Legalizar un fraude electoral
Por Jóse Eustacio Rivera Montes
El nuevo código electoral colombiano que cabalga silenciosamente por el Congreso de la República, contiene incisos y numerales que surge su debate número 7 de 8 que exigen para su final aprobación, entre sesiones virtuales y algunos cómplices presenciales, dejan al garete unos senderos para comprar votos descaradamente, y dejar que el dinero circule libremente en cada elección, pero además dejar abiertamente autopistas de fraude.
Como bien lo estimó German Vargas Lleras en su columna de opinión, busca una abierta estructura burocrática, no busca cambios estructurales que busquen mejorar el sistema, que sobre lo necesario no se ha estimado ni una sola palabra. Todo queda ha disposición del gobierno nacional donde se le otorgan facultades descaradamente extraordinarias. ¿Dónde quedó la transparencia que de manera asolapada venía teniendo el gobieno de Iván Duque?

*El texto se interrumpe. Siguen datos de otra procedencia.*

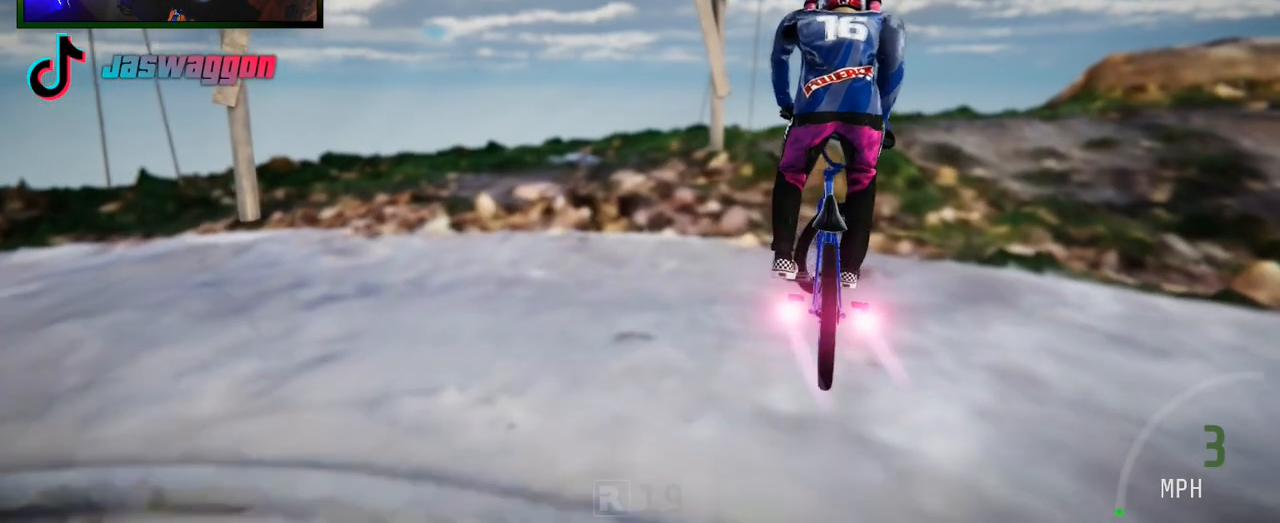
{"buttons": [], "left_stick": "right", "right_stick": "center", "events": [[350, "Y", "down"], [450, "Y", "up"]]}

Soy consciente de que se vienen las elecciones para Congreso y Presidencia de la República, y quienes hacen gobierno no registran aceptación en la ciudadanía, buscan abiertamente crear plantas de personal, modificar y clasificar empleos, subir abiertamente salarios y fondos por doquier.
Algunas instituciones deben modernizarse y estar a la vanguardia de la administración pública, pero aquí se ve que el remedio es peor que la enfermedad. Las medidas casi discriminatorias frente a los movimientos significativos de los ciudadanos, haciendo exigencias en muchos casos impracticables por los costos que representan, también como el tratamiento discriminatorio frente al voto en blanco son manifiestamente incostitucionales.
El pensar en regular la modalidad de voto anticipado y de voto electrónico como otra modalidad de voto presencial, es garantizar la condición adecuada a un semillero de fraudes. La tecnología se debe aplicar para apoyar y refrendar la transparencia del sufragio. Pero abrirle nuevas troneras a la pulcritud de los resultados en un país donde muchas entidades públicas ni siquiera han sido capaces de tener una página web amigable, se vislumbra muy costoso.
Con un silencio de la ministra del Interior y una feria de nombramientos a favor de varios congresistas, se estima que tenga un apoyo significativo del Congreso en Cámara baja y alta. Sin duda es un adefesio como lo estima Vargas Lleras, un monumento a la burocracia, despilfarro, inseguridad y politiquería en cada uno de los 271 artículos.
Que el gobierno hoy lo avale sin calcular sus costos, presupuesto y estimados, deja mucho que pensar en quienes hemos venido haciendo veeduría a este código que más que tranquilidad y seguridad, traer orangutanes muy peligrosos para la democracia colombiana.